Revenue-linked financing gives AI cloud providers lower upfront buildout pressure because the model ties future payment to utilization instead of only an initial GPU invoice. Unresolved terms include whether Nvidia could supply financing directly or broker third-party lending, how usage is measured, and what revenue-share percentage clouds owe if workloads succeed.
How the Financing Model Changes AI Cloud Costs
For smaller cloud providers, the new structure creates a different cash-flow path because emerging AI companies have often struggled to finance compute without carrying the full cost of a GPU-heavy buildout before customer demand arrives. Participating AI clouds sell NVIDIA-powered cloud services, and Nvidia keeps standard hardware revenue plus a recurring usage-linked percentage of cloud income.
As utilization becomes part of supplier economics, usage data, billing telemetry and cost-per-inference tracking become payment variables instead of only internal operating metrics. AI companies have been moving from training runs toward production inference, where deployed systems generate tokens continuously and idle capacity can become expensive quickly. Funding pressure also reaches inference chips outside Nvidia’s ecosystem, where private-market bets depend on whether new hardware can lower the cost of serving AI output.
Access pressure also affects startups, enterprises, research groups and regional AI players that would otherwise wait through site selection, power procurement, construction and hardware deployment. Financial guarantees to emerging GPU cloud providers exchange supplier support for future cloud revenue, while compute access depends on whether supported capacity turns into billable workloads rather than idle hardware.
Partner Scale and Market Landscape
Named partners put scale behind Nividia’s new financing model. Sharon AI and Firmus are among the first companies to work with Nvidia under the structure, giving it measurable deployments rather than leaving it as a generic supplier program.
Sharon AI adds an early AI cloud partner with a large hardware target, deploying up to 40,000 Nvidia Grace Blackwell GB300 GPUs as part of an Australia data-center buildout. Its GPU scale ties future revenue sharing to large blocks of hosted Nvidia capacity that still need enough paying users.
Firmus Technologies extends the partner examples with a DSX-aligned AI factory campus in Batam, Indonesia, expected to scale to 360 megawatts and up to 170,000 Nvidia GPUs. Together, the planned and expected partner capacity could reach roughly 210,000 GPUs if both buildouts reach those ranges.
These deployments also make Nvidia’s infrastructure vocabulary relevant to financing. AI cloud providers may use Nvidia’s DSX AI factory platform to deliver rented AI computing services. An AI factory is full-stack infrastructure for running scalable AI workloads.

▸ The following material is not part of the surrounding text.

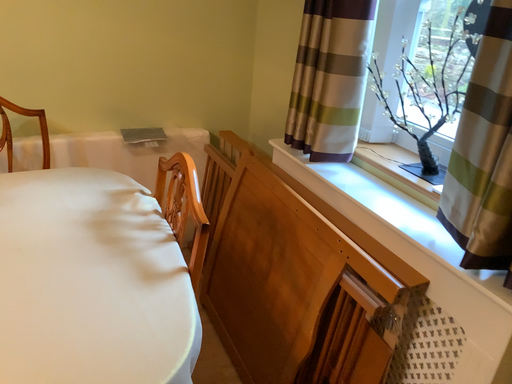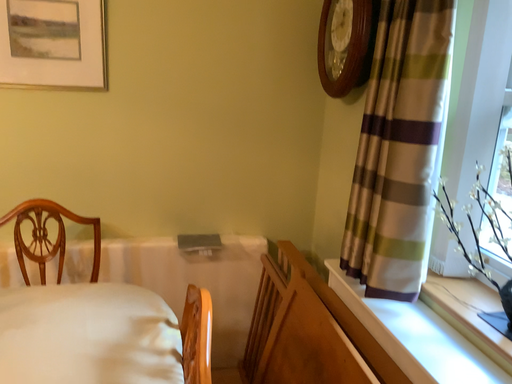
Question: How did the camera likely rotate when shooting the video?

Choices:
 (A) rotated left
 (B) rotated right

Answer: (A)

Nvidia’s wider AI factory work already reaches memory and system partners through AI factory infrastructure partnerships. CoreWeave, a rent-a-GPU cloud operator, and Lambda, another GPU cloud provider, have borrowed billions of dollars to bankroll data-center buildouts, which shows why lower-upfront supplier support could appeal to smaller clouds.
What Remains Unclear
Unresolved terms center on who carries financing risk and how the revenue share is calculated. Nvidia’s model could give a company product revenue at deployment and, if a supported AI cloud succeeds, revenue participation from customer income, but public details remain thin.
Those terms matter because revenue participation could help Nvidia if future demand for new GPUs weakens while cloud utilization remains high. With up to 210,000 partner GPUs planned across Sharon AI and Firmus, Nvidia’s 2026 financing model still lacks the revenue-share percentage and direct-financing role that would price the deal for customers. Customer pricing will depend on whether the lower upfront path becomes cheaper AI cloud capacity or a long-term charge on every supported workload.